Penny Pagano knows the AU neighborhood well. She first arrived on campus as an undergraduate in the early 1960s, and she has lived in the leafy Palisades area between AU and the Potomac River for 27 years. Now she’s director of community and local government relations, a post in which she serves as liaison with AU neighbors, the City Council, and the government of the District of Columbia.
She knows D.C.’s city hall almost as well as she knows AU, having spent over five years as chief of staff for longtime councilwoman Kathy Patterson, who represented Ward 3 in northwest D.C., which includes the university.
That makes her a natural fit for the job, which might find her calling council members about legislation enabling AU to restructure $60 million tax-exempt bonds and then switching gears to update neighbors on new construction.
The legislation, which passed in October, enabled the university to respond to conditions in the credit markets. That’s the kind of thing she tracks, along with legislation that affects the university as an employer.
“We’re lucky. We have good relations with our neighbors. Things go pretty smoothly, though every once in a while, we do have some bumps,” said Pagano, BA ’65. “AU is surrounded by a residential neighborhood, so it’s very important for us to live as good neighbors.”
To Pagano, AU isn’t just her alma mater. It’s the place her neighbors stroll through in the evening and bring their children to swim. It’s where people she might chat with at the grocery store also serve as docents at the AU Museum, come to watch sports events, and tour the tree-lined, flowering grounds with their garden club.
But she’d like to see more of that kind of interaction. Last week, neighbors were invited to a holiday reception at the Katzen Arts Center, one of Pagano’s initiatives aimed at helping neighbors feel at home on campus. She also meets with local Advisory Neighborhood Commission members and community liaisons on a regular basis to keep them in the loop on construction plans, any major events that are coming up, or just to hear feedback on everyday concerns like parking.
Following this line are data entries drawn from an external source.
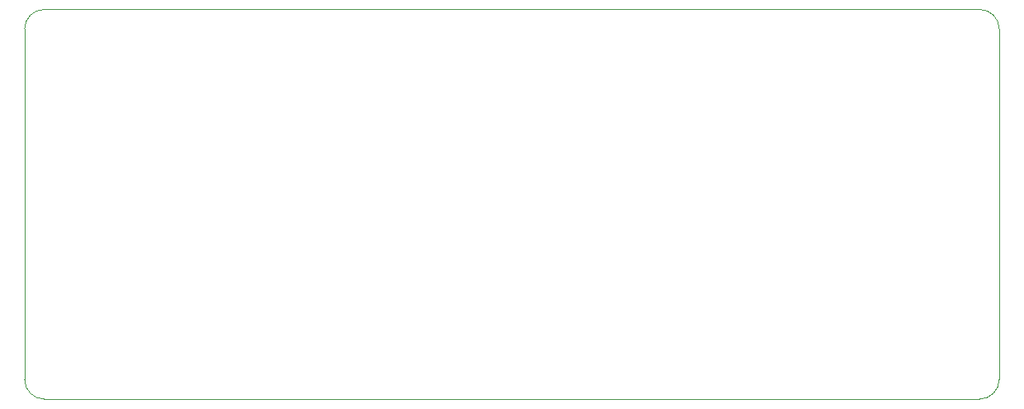
<source format=gbr>
%TF.GenerationSoftware,KiCad,Pcbnew,(5.1.6)-1*%
%TF.CreationDate,2021-01-14T00:20:57+08:00*%
%TF.ProjectId,micro-mp,6d696372-6f2d-46d7-902e-6b696361645f,v0.4*%
%TF.SameCoordinates,Original*%
%TF.FileFunction,Profile,NP*%
%FSLAX46Y46*%
G04 Gerber Fmt 4.6, Leading zero omitted, Abs format (unit mm)*
G04 Created by KiCad (PCBNEW (5.1.6)-1) date 2021-01-14 00:20:57*
%MOMM*%
%LPD*%
G01*
G04 APERTURE LIST*
%TA.AperFunction,Profile*%
%ADD10C,0.050000*%
%TD*%
G04 APERTURE END LIST*
D10*
X104000000Y-73000000D02*
G75*
G02*
X106000000Y-71000000I2000000J0D01*
G01*
X106000000Y-111000000D02*
G75*
G02*
X104000000Y-109000000I0J2000000D01*
G01*
X204000000Y-109000000D02*
G75*
G02*
X202000000Y-111000000I-2000000J0D01*
G01*
X202000000Y-71000000D02*
G75*
G02*
X204000000Y-73000000I0J-2000000D01*
G01*
X104000000Y-109000000D02*
X104000000Y-73000000D01*
X202000000Y-111000000D02*
X106000000Y-111000000D01*
X204000000Y-73000000D02*
X204000000Y-109000000D01*
X106000000Y-71000000D02*
X202000000Y-71000000D01*
M02*

</source>
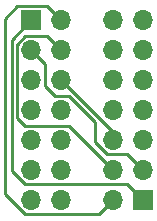
<source format=gbl>
G04 #@! TF.GenerationSoftware,KiCad,Pcbnew,7.0.0-da2b9df05c~163~ubuntu22.04.1*
G04 #@! TF.CreationDate,2023-03-12T19:31:38+00:00*
G04 #@! TF.ProjectId,flippity,666c6970-7069-4747-992e-6b696361645f,rev?*
G04 #@! TF.SameCoordinates,Original*
G04 #@! TF.FileFunction,Copper,L2,Bot*
G04 #@! TF.FilePolarity,Positive*
%FSLAX46Y46*%
G04 Gerber Fmt 4.6, Leading zero omitted, Abs format (unit mm)*
G04 Created by KiCad (PCBNEW 7.0.0-da2b9df05c~163~ubuntu22.04.1) date 2023-03-12 19:31:38*
%MOMM*%
%LPD*%
G01*
G04 APERTURE LIST*
G04 #@! TA.AperFunction,ComponentPad*
%ADD10R,1.700000X1.700000*%
G04 #@! TD*
G04 #@! TA.AperFunction,ComponentPad*
%ADD11O,1.700000X1.700000*%
G04 #@! TD*
G04 #@! TA.AperFunction,Conductor*
%ADD12C,0.250000*%
G04 #@! TD*
G04 APERTURE END LIST*
D10*
X152526999Y-106679999D03*
D11*
X149986999Y-106679999D03*
X152526999Y-104139999D03*
X149986999Y-104139999D03*
X152526999Y-101599999D03*
X149986999Y-101599999D03*
X152526999Y-99059999D03*
X149986999Y-99059999D03*
X152526999Y-96519999D03*
X149986999Y-96519999D03*
X152526999Y-93979999D03*
X149986999Y-93979999D03*
X152526999Y-91439999D03*
X149986999Y-91439999D03*
D10*
X143040999Y-91439999D03*
D11*
X145580999Y-91439999D03*
X143040999Y-93979999D03*
X145580999Y-93979999D03*
X143040999Y-96519999D03*
X145580999Y-96519999D03*
X143040999Y-99059999D03*
X145580999Y-99059999D03*
X143040999Y-101599999D03*
X145580999Y-101599999D03*
X143040999Y-104139999D03*
X145580999Y-104139999D03*
X143040999Y-106679999D03*
X145580999Y-106679999D03*
D12*
X149987000Y-106680000D02*
X148812000Y-107855000D01*
X148812000Y-107855000D02*
X142554299Y-107855000D01*
X142554299Y-107855000D02*
X140843000Y-106143701D01*
X140843000Y-106143701D02*
X140843000Y-91288000D01*
X140843000Y-91288000D02*
X141866000Y-90265000D01*
X141866000Y-90265000D02*
X144406000Y-90265000D01*
X144406000Y-90265000D02*
X145581000Y-91440000D01*
X141866000Y-99736701D02*
X142554299Y-100425000D01*
X141866000Y-93493299D02*
X141866000Y-99736701D01*
X142554299Y-92805000D02*
X141866000Y-93493299D01*
X144406000Y-92805000D02*
X142554299Y-92805000D01*
X146272000Y-100425000D02*
X149987000Y-104140000D01*
X142554299Y-100425000D02*
X146272000Y-100425000D01*
X143041000Y-91440000D02*
X141416499Y-93064501D01*
X145581000Y-93980000D02*
X144406000Y-92805000D01*
X141416499Y-93064501D02*
X141416499Y-104177200D01*
X151162000Y-105315000D02*
X152527000Y-106680000D01*
X141416499Y-104177200D02*
X142554299Y-105315000D01*
X142554299Y-105315000D02*
X151162000Y-105315000D01*
X143041000Y-93980000D02*
X144216000Y-95155000D01*
X144216000Y-95155000D02*
X144216000Y-97006701D01*
X144216000Y-97006701D02*
X145094299Y-97885000D01*
X145094299Y-97885000D02*
X146272000Y-97885000D01*
X146272000Y-97885000D02*
X148463000Y-100076000D01*
X148463000Y-100076000D02*
X148463000Y-101737701D01*
X148463000Y-101737701D02*
X149500299Y-102775000D01*
X149500299Y-102775000D02*
X151162000Y-102775000D01*
X151162000Y-102775000D02*
X152527000Y-104140000D01*
X145581000Y-96520000D02*
X149987000Y-100926000D01*
X149987000Y-100926000D02*
X149987000Y-101600000D01*
M02*

</source>
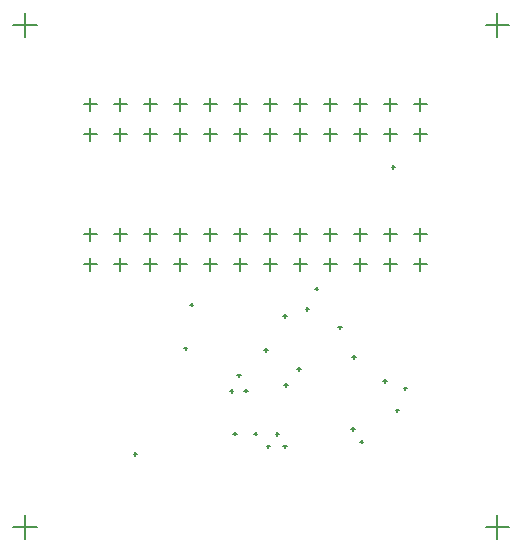
<source format=gbr>
%TF.GenerationSoftware,Altium Limited,Altium Designer,23.2.1 (34)*%
G04 Layer_Color=128*
%FSLAX45Y45*%
%MOMM*%
%TF.SameCoordinates,7D16A08E-AD26-414A-B05A-F9FA4662990C*%
%TF.FilePolarity,Positive*%
%TF.FileFunction,Drillmap*%
%TF.Part,Single*%
G01*
G75*
%TA.AperFunction,NonConductor*%
%ADD38C,0.12700*%
D38*
X6042006Y6332382D02*
X6152006D01*
X6097006Y6277382D02*
Y6387382D01*
X5788006Y6332382D02*
X5898006D01*
X5843006Y6277382D02*
Y6387382D01*
X6042006Y6078382D02*
X6152006D01*
X6097006Y6023382D02*
Y6133382D01*
X5788006Y6078382D02*
X5898006D01*
X5843006Y6023382D02*
Y6133382D01*
X5280006Y6332382D02*
X5390006D01*
X5335006Y6277382D02*
Y6387382D01*
X5280006Y6078382D02*
X5390006D01*
X5335006Y6023382D02*
Y6133382D01*
X4772006Y6332382D02*
X4882006D01*
X4827006Y6277382D02*
Y6387382D01*
X4772006Y6078382D02*
X4882006D01*
X4827006Y6023382D02*
Y6133382D01*
X4010006Y6332382D02*
X4120006D01*
X4065006Y6277382D02*
Y6387382D01*
X4010006Y6078382D02*
X4120006D01*
X4065006Y6023382D02*
Y6133382D01*
X3756006Y6332382D02*
X3866006D01*
X3811006Y6277382D02*
Y6387382D01*
X3756006Y6078382D02*
X3866006D01*
X3811006Y6023382D02*
Y6133382D01*
X3248006Y6078382D02*
X3358006D01*
X3303006Y6023382D02*
Y6133382D01*
X3248006Y6332382D02*
X3358006D01*
X3303006Y6277382D02*
Y6387382D01*
X3502006Y6078382D02*
X3612006D01*
X3557006Y6023382D02*
Y6133382D01*
X3502006Y6332382D02*
X3612006D01*
X3557006Y6277382D02*
Y6387382D01*
X4264006Y6078382D02*
X4374006D01*
X4319006Y6023382D02*
Y6133382D01*
X4264006Y6332382D02*
X4374006D01*
X4319006Y6277382D02*
Y6387382D01*
X4518006Y6078382D02*
X4628006D01*
X4573006Y6023382D02*
Y6133382D01*
X4518006Y6332382D02*
X4628006D01*
X4573006Y6277382D02*
Y6387382D01*
X5026006Y6078382D02*
X5136006D01*
X5081006Y6023382D02*
Y6133382D01*
X5026006Y6332382D02*
X5136006D01*
X5081006Y6277382D02*
Y6387382D01*
X5534006Y6078382D02*
X5644006D01*
X5589006Y6023382D02*
Y6133382D01*
X5534006Y6332382D02*
X5644006D01*
X5589006Y6277382D02*
Y6387382D01*
X6042001Y5232374D02*
X6152001D01*
X6097001Y5177374D02*
Y5287374D01*
X5788001Y5232374D02*
X5898001D01*
X5843001Y5177374D02*
Y5287374D01*
X6042001Y4978374D02*
X6152001D01*
X6097001Y4923374D02*
Y5033374D01*
X5788001Y4978374D02*
X5898001D01*
X5843001Y4923374D02*
Y5033374D01*
X5280001Y5232374D02*
X5390001D01*
X5335001Y5177374D02*
Y5287374D01*
X5280001Y4978374D02*
X5390001D01*
X5335001Y4923374D02*
Y5033374D01*
X4772001Y5232374D02*
X4882001D01*
X4827001Y5177374D02*
Y5287374D01*
X4772001Y4978374D02*
X4882001D01*
X4827001Y4923374D02*
Y5033374D01*
X4010001Y5232374D02*
X4120001D01*
X4065001Y5177374D02*
Y5287374D01*
X4010001Y4978374D02*
X4120001D01*
X4065001Y4923374D02*
Y5033374D01*
X3756001Y5232374D02*
X3866001D01*
X3811001Y5177374D02*
Y5287374D01*
X3756001Y4978374D02*
X3866001D01*
X3811001Y4923374D02*
Y5033374D01*
X3248001Y4978374D02*
X3358001D01*
X3303001Y4923374D02*
Y5033374D01*
X3248001Y5232374D02*
X3358001D01*
X3303001Y5177374D02*
Y5287374D01*
X3502001Y4978374D02*
X3612001D01*
X3557001Y4923374D02*
Y5033374D01*
X3502001Y5232374D02*
X3612001D01*
X3557001Y5177374D02*
Y5287374D01*
X4264001Y4978374D02*
X4374001D01*
X4319001Y4923374D02*
Y5033374D01*
X4264001Y5232374D02*
X4374001D01*
X4319001Y5177374D02*
Y5287374D01*
X4518001Y4978374D02*
X4628001D01*
X4573001Y4923374D02*
Y5033374D01*
X4518001Y5232374D02*
X4628001D01*
X4573001Y5177374D02*
Y5287374D01*
X5026001Y4978374D02*
X5136001D01*
X5081001Y4923374D02*
Y5033374D01*
X5026001Y5232374D02*
X5136001D01*
X5081001Y5177374D02*
Y5287374D01*
X5534001Y4978374D02*
X5644001D01*
X5589001Y4923374D02*
Y5033374D01*
X5534001Y5232374D02*
X5644001D01*
X5589001Y5177374D02*
Y5287374D01*
X2650000Y7000000D02*
X2850000D01*
X2750000Y6900000D02*
Y7100000D01*
X6650000Y7000000D02*
X6850000D01*
X6750000Y6900000D02*
Y7100000D01*
X6650000Y2750000D02*
X6850000D01*
X6750000Y2650000D02*
Y2850000D01*
X2650000Y2750000D02*
X2850000D01*
X2750000Y2650000D02*
Y2850000D01*
X5400001Y4442480D02*
X5430001D01*
X5415001Y4427480D02*
Y4457480D01*
X4775000Y4250000D02*
X4805000D01*
X4790000Y4235000D02*
Y4265000D01*
X4946231Y3954150D02*
X4976231D01*
X4961231Y3939150D02*
Y3969150D01*
X5125000Y4600000D02*
X5155000D01*
X5140000Y4585000D02*
Y4615000D01*
X4935000Y4540000D02*
X4965000D01*
X4950000Y4525000D02*
Y4555000D01*
X4095001Y4265380D02*
X4125001D01*
X4110001Y4250380D02*
Y4280380D01*
X4145001Y4635380D02*
X4175001D01*
X4160001Y4620380D02*
Y4650380D01*
X4485001Y3905380D02*
X4515001D01*
X4500001Y3890380D02*
Y3920380D01*
X4545001Y4035380D02*
X4575001D01*
X4560001Y4020380D02*
Y4050380D01*
X5052645Y4089282D02*
X5082645D01*
X5067645Y4074282D02*
Y4104282D01*
X4935001Y3435380D02*
X4965001D01*
X4950001Y3420380D02*
Y3450380D01*
X4871600Y3538240D02*
X4901600D01*
X4886600Y3523240D02*
Y3553240D01*
X4686901Y3543320D02*
X4716901D01*
X4701901Y3528320D02*
Y3558320D01*
X4795001Y3435380D02*
X4825001D01*
X4810001Y3420380D02*
Y3450380D01*
X5783673Y3988080D02*
X5813673D01*
X5798673Y3973080D02*
Y4003080D01*
X5955001Y3925380D02*
X5985001D01*
X5970001Y3910380D02*
Y3940380D01*
X4605657Y3906540D02*
X4635656D01*
X4620656Y3891540D02*
Y3921540D01*
X5887681Y3738900D02*
X5917681D01*
X5902681Y3723900D02*
Y3753900D01*
X3670261Y3368060D02*
X3700261D01*
X3685261Y3353060D02*
Y3383060D01*
X5854661Y5798840D02*
X5884661D01*
X5869661Y5783840D02*
Y5813840D01*
X5514301Y3581420D02*
X5544301D01*
X5529301Y3566420D02*
Y3596420D01*
X5584999Y3474740D02*
X5614999D01*
X5599999Y3459740D02*
Y3489740D01*
X5204421Y4770140D02*
X5234421D01*
X5219421Y4755140D02*
Y4785140D01*
X4513541Y3543762D02*
X4543541D01*
X4528541Y3528762D02*
Y3558762D01*
X5521921Y4193083D02*
X5551921D01*
X5536921Y4178083D02*
Y4208083D01*
%TF.MD5,c6f07e005bba2c9214ba1d8052759bc4*%
M02*

</source>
She’s also taken advantage of the area’s many active listservs to get the word out about talks, concerts, and other events on campus that could be of interest to neighbors. “There are wonderful events happening every week, but finding out what’s happening isn’t always easy for people outside of campus,” said Pagano, who has received “some very nice feedback” from neighbors for the electronic outreach.
“The community shouldn’t be isolated from the campus and the campus shouldn’t be isolated from the community,” she said. “We’re all here together.”